Description of the task: The pictures are to be omitted when the entries are reproduced exactly.

** Working data follows **

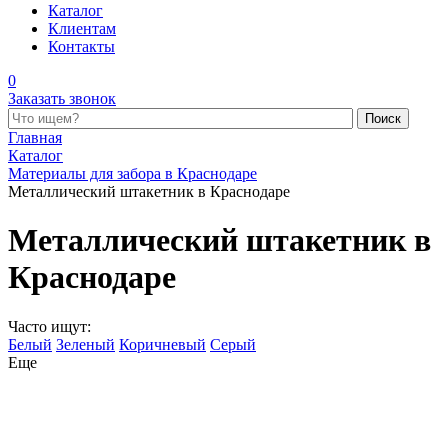
Каталог
Клиентам
Контакты
0
Заказать звонок
Поиск по каталогу
Главная
Каталог
Материалы для забора в Краснодаре
Металлический штакетник в Краснодаре
Металлический штакетник в
Краснодаре
Часто ищут:
Белый
Зеленый
Коричневый
Серый
Еще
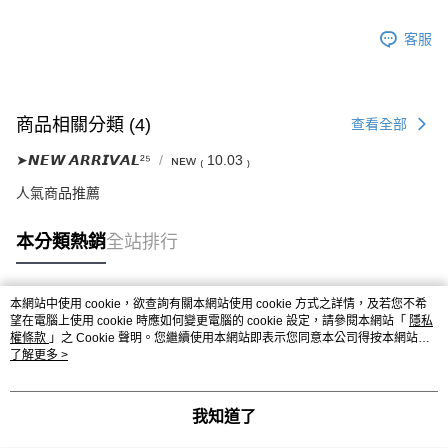
客服
商品相關分類 (4)
查看全部
➤𝙉𝙀𝙒 𝘼𝙍𝙍𝙄𝙑𝘼𝙇²⁵
ɴᴇᴡ ₍ 10.03 ₎
人氣商品推薦
本分類熱銷
全站排行
本網站中使用 cookie，欲查詢有關本網站使用 cookie 方式之詳情，及若您不希
熱門標籤
望在電腦上使用 cookie 時應如何變更電腦的 cookie 設定，請參閱本網站「
隱私
權條款
」之 Cookie 聲明。您繼續使用本網站即表示您同意本公司得按本網站使
用條款之 Cookie 聲明使用 cookie。
了解更多 >
我知道了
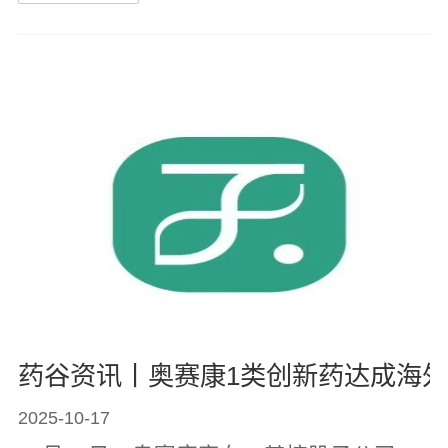
赛康（002755.SZ）凭借稳健的经营业
绩、在医药领域的创新实力以及日益凸显
的产品商业化落地能力，成功入选深...
药谷资讯丨奥赛康1类创新药达成海
2025-10-17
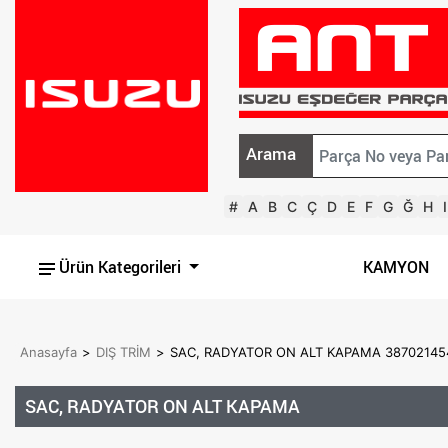
Arama
#
A
B
C
Ç
D
E
F
G
Ğ
H
I
Ürün Kategorileri
KAMYON
Anasayfa
>
DIŞ TRİM
>
SAC, RADYATOR ON ALT KAPAMA 38702145
SAC, RADYATOR ON ALT KAPAMA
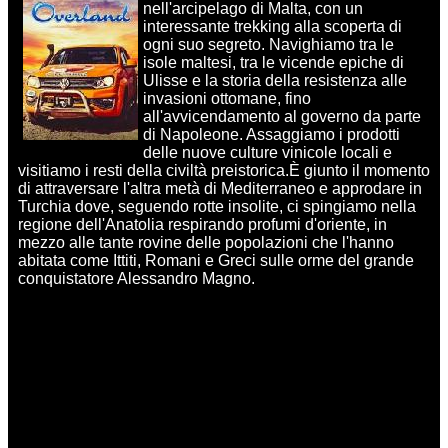
nell'arcipelago di Malta, con un
interessante trekking alla scoperta di
ogni suo segreto. Navighiamo tra le
isole maltesi, tra le vicende epiche di
Ulisse e la storia della resistenza alle
invasioni ottomane, fino
all'avvicendamento al governo da parte
di Napoleone. Assaggiamo i prodotti
delle nuove culture vinicole locali e
visitiamo i resti della civiltà preistorica.È giunto il momento
di attraversare l'altra metà di Mediterraneo e approdare in
Turchia dove, seguendo rotte insolite, ci spingiamo nella
regione dell'Anatolia respirando profumi d'oriente, in
mezzo alle tante rovine delle popolazioni che l'hanno
abitata come Ittiti, Romani e Greci sulle orme del grande
conquistatore Alessandro Magno.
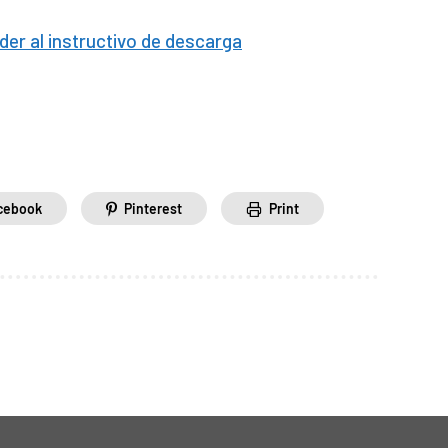
der al instructivo de descarga
cebook
Pinterest
Print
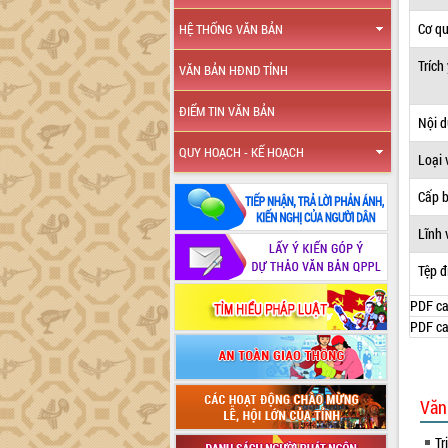
Cơ q
HỆ THỐNG VĂN BẢN
Trích
VĂN BẢN HĐND TỈNH
ĐIỂM TIN VĂN BẢN
Nội 
QUY HOẠCH - KẾ HOẠCH
Loại 
Cấp 
Lĩnh 
Tệp đ
PDF ca
PDF ca
Văn
Tr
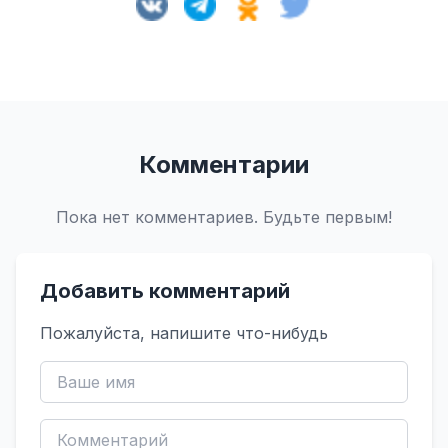
Комментарии
Пока нет комментариев. Будьте первым!
Добавить комментарий
Пожалуйста, напишите что-нибудь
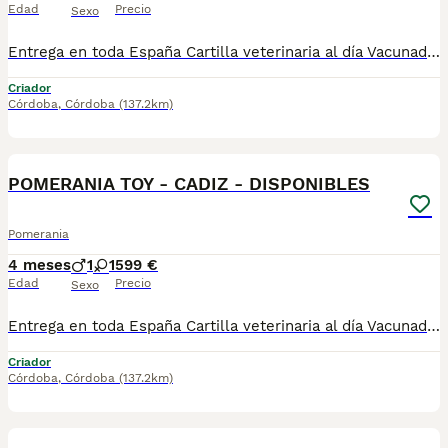
Edad
Precio
Sexo
Entrega en toda España Cartilla veterinaria al día Vacunados y desparasitados según edad Microchip incluido Revisados por veterinario Cachorros socializados y acostumbrados al contacto humano Asesoramiento antes y después de la entrega ADEMAS NO COBRAMOS NI UN EURO POR ADELANTADO , PASA QUE PAGAS Y LUEGO NO TE LLEGA NADA !!!!! los cachorros están socializados y en perfectas condiciones , mejor escríbenos al what y te detallamos info si quieres tener una buena experiencia este es tu sitio. . GRACIAS610864702 , escribeme y te detallo información , gracias .....................
Criador
Córdoba
,
Córdoba
(137.2km)
1
POMERANIA TOY - CADIZ - DISPONIBLES
Pomerania
4 meses
1
1
599 €
Edad
Precio
Sexo
Entrega en toda España Cartilla veterinaria al día Vacunados y desparasitados según edad Microchip incluido Revisados por veterinario Cachorros socializados y acostumbrados al contacto humano Asesoramiento antes y después de la entrega 610864702 ADEMAS NO COBRAMOS NI UN EURO POR ADELANTADO , PASA QUE PAGAS Y LUEGO NO TE LLEGA NADA !!!!! los cachorros están socializados y en perfectas condiciones , mejor escríbenos al what y te detallamos info si quieres tener una buena experiencia este es tu sitio. . GRACIAS ....................................................................... SALUDOS GRAX
Criador
Córdoba
,
Córdoba
(137.2km)
1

** End of Working data **

Result:
Каталог
Клиентам
Контакты
0
Заказать звонок
Поиск по каталогу
Главная
Каталог
Материалы для забора в Краснодаре
Металлический штакетник в Краснодаре
Металлический штакетник в
Краснодаре
Часто ищут:
Белый
Зеленый
Коричневый
Серый
Еще
客服
商品相關分類 (4)
查看全部
➤𝙉𝙀𝙒 𝘼𝙍𝙍𝙄𝙑𝘼𝙇²⁵
ɴᴇᴡ ₍ 10.03 ₎
人氣商品推薦
本分類熱銷
全站排行
本網站中使用 cookie，欲查詢有關本網站使用 cookie 方式之詳情，及若您不希
熱門標籤
望在電腦上使用 cookie 時應如何變更電腦的 cookie 設定，請參閱本網站「
隱私
權條款
」之 Cookie 聲明。您繼續使用本網站即表示您同意本公司得按本網站使
用條款之 Cookie 聲明使用 cookie。
了解更多 >
我知道了
赛康（002755.SZ）凭借稳健的经营业
绩、在医药领域的创新实力以及日益凸显
的产品商业化落地能力，成功入选深...
药谷资讯丨奥赛康1类创新药达成海
2025-10-17
Arama
#
A
B
C
Ç
D
E
F
G
Ğ
H
I
Ürün Kategorileri
KAMYON
Anasayfa
>
DIŞ TRİM
>
SAC, RADYATOR ON ALT KAPAMA 38702145
SAC, RADYATOR ON ALT KAPAMA
nell'arcipelago di Malta, con un
interessante trekking alla scoperta di
ogni suo segreto. Navighiamo tra le
isole maltesi, tra le vicende epiche di
Ulisse e la storia della resistenza alle
invasioni ottomane, fino
all'avvicendamento al governo da parte
di Napoleone. Assaggiamo i prodotti
delle nuove culture vinicole locali e
visitiamo i resti della civiltà preistorica.È giunto il momento
di attraversare l'altra metà di Mediterraneo e approdare in
Turchia dove, seguendo rotte insolite, ci spingiamo nella
regione dell'Anatolia respirando profumi d'oriente, in
mezzo alle tante rovine delle popolazioni che l'hanno
abitata come Ittiti, Romani e Greci sulle orme del grande
conquistatore Alessandro Magno.
der al instructivo de descarga
cebook
Pinterest
Print
Cơ q
HỆ THỐNG VĂN BẢN
Trích
VĂN BẢN HĐND TỈNH
ĐIỂM TIN VĂN BẢN
Nội 
QUY HOẠCH - KẾ HOẠCH
Loại 
Cấp 
Lĩnh 
Tệp đ
PDF ca
PDF ca
Văn
Tr
Комментарии
Пока нет комментариев. Будьте первым!
Добавить комментарий
Пожалуйста, напишите что-нибудь
Edad
Precio
Sexo
Entrega en toda España Cartilla veterinaria al día Vacunados y desparasitados según edad Microchip incluido Revisados por veterinario Cachorros socializados y acostumbrados al contacto humano Asesoramiento antes y después de la entrega ADEMAS NO COBRAMOS NI UN EURO POR ADELANTADO , PASA QUE PAGAS Y LUEGO NO TE LLEGA NADA !!!!! los cachorros están socializados y en perfectas condiciones , mejor escríbenos al what y te detallamos info si quieres tener una buena experiencia este es tu sitio. . GRACIAS610864702 , escribeme y te detallo información , gracias .....................
Criador
Córdoba
,
Córdoba
(137.2km)
1
POMERANIA TOY - CADIZ - DISPONIBLES
Pomerania
4 meses
1
1
599 €
Edad
Precio
Sexo
Entrega en toda España Cartilla veterinaria al día Vacunados y desparasitados según edad Microchip incluido Revisados por veterinario Cachorros socializados y acostumbrados al contacto humano Asesoramiento antes y después de la entrega 610864702 ADEMAS NO COBRAMOS NI UN EURO POR ADELANTADO , PASA QUE PAGAS Y LUEGO NO TE LLEGA NADA !!!!! los cachorros están socializados y en perfectas condiciones , mejor escríbenos al what y te detallamos info si quieres tener una buena experiencia este es tu sitio. . GRACIAS ....................................................................... SALUDOS GRAX
Criador
Córdoba
,
Córdoba
(137.2km)
1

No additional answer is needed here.